3/13/2008

Food Safety and Food Security

On March 9, 2008, New York Times has an article "A Global Need for Grain that Farms Can't Fill", which basically reflects the fundamental transition of the world economic landscape. It is a chain reaction:

1. Globalization embarked a global redistribution of capital and led to a period of rapid industrialization of the third world, particularly Asia countries like China and India.
2. Industrialization drives a huge wave of urbanization and reallocation of land use.
3. General economic development generates great demand, including all kinds of natural resources and food.
4. Former balance was disrupted by increasing demand and limited supply. Worldwide inflation is spiraling upward, driven particularly by the perceived bottleneck of energy insufficiency.
5. Energy cost and industrial byproducts, shrinking agricultural land and spiking global warming, are lifting food prices, which reinforce the overall inflation in the world.
6. Energy scarcity is transmitting from oil and coal to other new energy sources. With the oil overpassing $110, countries go to coal and use new coal technology, then the price of coal doubled. Others turn to nuclear, uranium prices jump. Automobile societies try to rely on hybrid, price of battery component lithium doubled. EU and US have realized that ethanol from corn or sugar cane was a bad idea that contributed to the wild inflation of food prices. Every alternative is causing strain of the next natural resource.

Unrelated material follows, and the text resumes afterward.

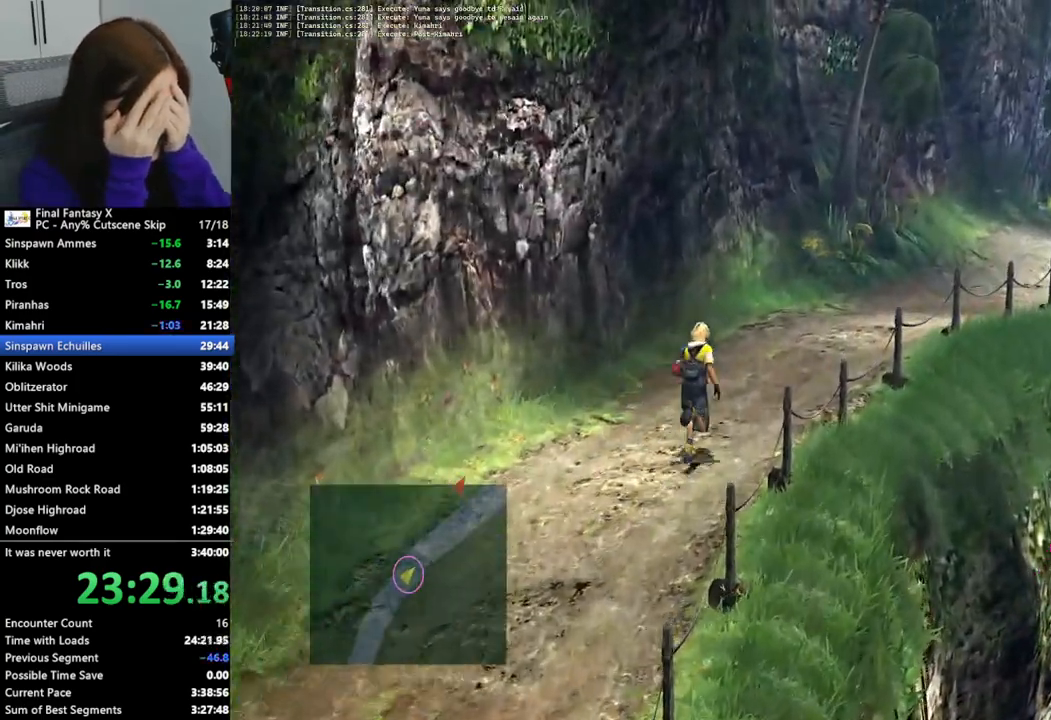
{"buttons": [], "left_stick": "up-right", "right_stick": "center", "events": []}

The truth is, with current development pattern, the earth cannot afford an all out Americanization. Without a recycling economic infrastructure, we are heading into a disaster.
Alan Greenspan was right in pointing out that the economic prosperity started with the end of the cold war and would end with global inflation. (Of course he hand-made the fuse for the bomb: the sub-prime credit meltdown.) But he didn't offer a solution. And yet, if his bubble theory is also correct, the commodity bubble is definitely making some people rich, but generally by killing everyone else in the economy.

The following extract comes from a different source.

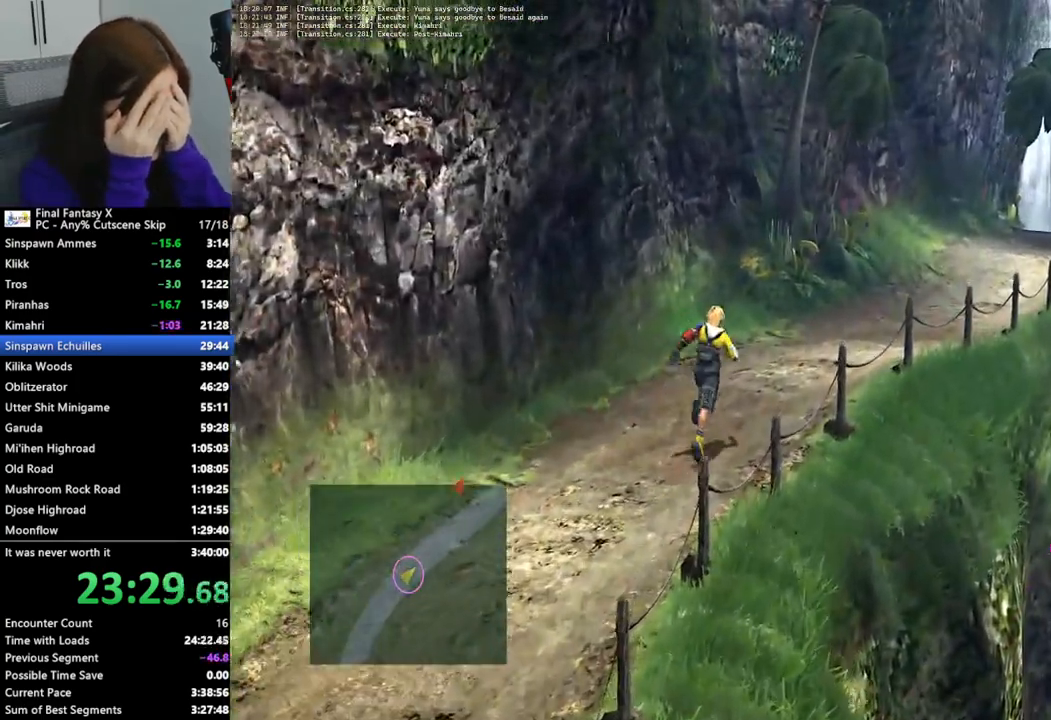
{"buttons": [], "left_stick": "up-right", "right_stick": "center", "events": []}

Back to the topic. Rising food price and relative decline of food supply have spilled over the economic realm and run into security arena. There have been minor conflicts around the world on food and water, but so far, world food market is running OK to serve the need of billions. However, recent food safety issue is disturbing the market and has a potential to threat its healthy function.
Globalization not only globalized industrial goods, but also agricultural goods, including aqua products. World wheat supply is depending upon the production of a number of countries like America and Australia; rice, Southeast Asia; fish farming, China and Vietnam, etc. China is especially productive in terms of processed food due to its cheap labor and food price. Now if something happens to the major food base, food security is in danger. Similarly, if something happens to the major food processing base, food safety as well as security will be in danger. This is a typical unconventional threat to global security.
For instance, Japan imports 90% of its processed food from other countries like China. The dumpling incident is hurting Chinese producers on the one hand and Japanese consumers and retailers on the other. New safety scrutiny has significantly delayed food delivery to Japan and animosity between the two countries has prolonged the prosecution process and depleted Japanese food industries' inventory. Further protraction of the incident will not only damage bilateral relations but force Japan to search for alternative food sources, which in the short run will dramatically inflate the food prices and pressure its already weakened economy.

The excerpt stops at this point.